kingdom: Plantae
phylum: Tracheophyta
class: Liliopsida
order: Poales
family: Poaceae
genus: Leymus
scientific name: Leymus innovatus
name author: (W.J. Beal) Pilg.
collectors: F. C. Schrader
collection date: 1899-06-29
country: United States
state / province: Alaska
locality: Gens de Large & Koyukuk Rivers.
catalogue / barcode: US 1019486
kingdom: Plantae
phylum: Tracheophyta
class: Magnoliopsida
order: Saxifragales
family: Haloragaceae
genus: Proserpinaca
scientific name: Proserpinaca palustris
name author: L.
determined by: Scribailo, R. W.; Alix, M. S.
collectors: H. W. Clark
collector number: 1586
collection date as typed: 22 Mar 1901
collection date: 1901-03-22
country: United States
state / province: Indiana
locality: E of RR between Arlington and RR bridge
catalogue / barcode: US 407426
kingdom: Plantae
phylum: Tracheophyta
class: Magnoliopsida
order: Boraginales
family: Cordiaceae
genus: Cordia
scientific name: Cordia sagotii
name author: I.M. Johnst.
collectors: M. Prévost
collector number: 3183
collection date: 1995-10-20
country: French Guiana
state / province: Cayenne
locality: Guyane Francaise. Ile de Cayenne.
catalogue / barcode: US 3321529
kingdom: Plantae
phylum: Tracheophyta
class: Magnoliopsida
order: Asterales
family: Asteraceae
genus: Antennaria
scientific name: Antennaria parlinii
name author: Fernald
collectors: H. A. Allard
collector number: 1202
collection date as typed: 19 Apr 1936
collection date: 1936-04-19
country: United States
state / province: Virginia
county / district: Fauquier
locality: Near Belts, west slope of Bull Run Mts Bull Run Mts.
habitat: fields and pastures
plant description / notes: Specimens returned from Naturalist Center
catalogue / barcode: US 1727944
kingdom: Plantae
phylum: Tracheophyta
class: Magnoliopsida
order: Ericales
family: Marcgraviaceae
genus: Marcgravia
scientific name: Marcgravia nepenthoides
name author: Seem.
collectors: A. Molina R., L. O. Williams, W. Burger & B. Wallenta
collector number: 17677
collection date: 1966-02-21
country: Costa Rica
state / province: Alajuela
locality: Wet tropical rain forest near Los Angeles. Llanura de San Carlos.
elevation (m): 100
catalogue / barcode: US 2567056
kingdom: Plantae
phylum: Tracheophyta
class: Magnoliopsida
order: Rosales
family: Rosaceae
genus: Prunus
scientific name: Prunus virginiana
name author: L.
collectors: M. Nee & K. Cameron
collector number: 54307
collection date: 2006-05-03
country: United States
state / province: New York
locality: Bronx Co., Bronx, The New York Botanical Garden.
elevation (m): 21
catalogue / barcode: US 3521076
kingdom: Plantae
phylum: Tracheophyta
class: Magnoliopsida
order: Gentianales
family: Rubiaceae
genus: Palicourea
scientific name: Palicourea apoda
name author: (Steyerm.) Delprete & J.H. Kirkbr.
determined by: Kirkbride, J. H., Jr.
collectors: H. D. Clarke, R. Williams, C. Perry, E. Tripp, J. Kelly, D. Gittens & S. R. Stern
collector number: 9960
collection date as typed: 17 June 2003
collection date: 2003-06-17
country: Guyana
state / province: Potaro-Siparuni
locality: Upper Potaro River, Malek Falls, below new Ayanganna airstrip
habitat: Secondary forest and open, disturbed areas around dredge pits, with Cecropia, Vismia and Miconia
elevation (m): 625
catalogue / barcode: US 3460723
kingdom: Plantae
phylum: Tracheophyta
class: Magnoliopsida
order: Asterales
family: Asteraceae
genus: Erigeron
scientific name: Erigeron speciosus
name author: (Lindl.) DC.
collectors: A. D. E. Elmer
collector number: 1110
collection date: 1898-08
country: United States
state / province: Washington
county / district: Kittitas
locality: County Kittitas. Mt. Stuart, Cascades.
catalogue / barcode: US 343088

○ ○ ○ ○ ○ ○ ○

### Task objective
Reproduce all of the lines above, substituting "collected by" for each occurrence of "collectors" and leaving everything else unchanged.

### Result for this exercise
kingdom: Plantae
phylum: Tracheophyta
class: Liliopsida
order: Poales
family: Poaceae
genus: Leymus
scientific name: Leymus innovatus
name author: (W.J. Beal) Pilg.
collected by: F. C. Schrader
collection date: 1899-06-29
country: United States
state / province: Alaska
locality: Gens de Large & Koyukuk Rivers.
catalogue / barcode: US 1019486
kingdom: Plantae
phylum: Tracheophyta
class: Magnoliopsida
order: Saxifragales
family: Haloragaceae
genus: Proserpinaca
scientific name: Proserpinaca palustris
name author: L.
determined by: Scribailo, R. W.; Alix, M. S.
collected by: H. W. Clark
collector number: 1586
collection date as typed: 22 Mar 1901
collection date: 1901-03-22
country: United States
state / province: Indiana
locality: E of RR between Arlington and RR bridge
catalogue / barcode: US 407426
kingdom: Plantae
phylum: Tracheophyta
class: Magnoliopsida
order: Boraginales
family: Cordiaceae
genus: Cordia
scientific name: Cordia sagotii
name author: I.M. Johnst.
collected by: M. Prévost
collector number: 3183
collection date: 1995-10-20
country: French Guiana
state / province: Cayenne
locality: Guyane Francaise. Ile de Cayenne.
catalogue / barcode: US 3321529
kingdom: Plantae
phylum: Tracheophyta
class: Magnoliopsida
order: Asterales
family: Asteraceae
genus: Antennaria
scientific name: Antennaria parlinii
name author: Fernald
collected by: H. A. Allard
collector number: 1202
collection date as typed: 19 Apr 1936
collection date: 1936-04-19
country: United States
state / province: Virginia
county / district: Fauquier
locality: Near Belts, west slope of Bull Run Mts Bull Run Mts.
habitat: fields and pastures
plant description / notes: Specimens returned from Naturalist Center
catalogue / barcode: US 1727944
kingdom: Plantae
phylum: Tracheophyta
class: Magnoliopsida
order: Ericales
family: Marcgraviaceae
genus: Marcgravia
scientific name: Marcgravia nepenthoides
name author: Seem.
collected by: A. Molina R., L. O. Williams, W. Burger & B. Wallenta
collector number: 17677
collection date: 1966-02-21
country: Costa Rica
state / province: Alajuela
locality: Wet tropical rain forest near Los Angeles. Llanura de San Carlos.
elevation (m): 100
catalogue / barcode: US 2567056
kingdom: Plantae
phylum: Tracheophyta
class: Magnoliopsida
order: Rosales
family: Rosaceae
genus: Prunus
scientific name: Prunus virginiana
name author: L.
collected by: M. Nee & K. Cameron
collector number: 54307
collection date: 2006-05-03
country: United States
state / province: New York
locality: Bronx Co., Bronx, The New York Botanical Garden.
elevation (m): 21
catalogue / barcode: US 3521076
kingdom: Plantae
phylum: Tracheophyta
class: Magnoliopsida
order: Gentianales
family: Rubiaceae
genus: Palicourea
scientific name: Palicourea apoda
name author: (Steyerm.) Delprete & J.H. Kirkbr.
determined by: Kirkbride, J. H., Jr.
collected by: H. D. Clarke, R. Williams, C. Perry, E. Tripp, J. Kelly, D. Gittens & S. R. Stern
collector number: 9960
collection date as typed: 17 June 2003
collection date: 2003-06-17
country: Guyana
state / province: Potaro-Siparuni
locality: Upper Potaro River, Malek Falls, below new Ayanganna airstrip
habitat: Secondary forest and open, disturbed areas around dredge pits, with Cecropia, Vismia and Miconia
elevation (m): 625
catalogue / barcode: US 3460723
kingdom: Plantae
phylum: Tracheophyta
class: Magnoliopsida
order: Asterales
family: Asteraceae
genus: Erigeron
scientific name: Erigeron speciosus
name author: (Lindl.) DC.
collected by: A. D. E. Elmer
collector number: 1110
collection date: 1898-08
country: United States
state / province: Washington
county / district: Kittitas
locality: County Kittitas. Mt. Stuart, Cascades.
catalogue / barcode: US 343088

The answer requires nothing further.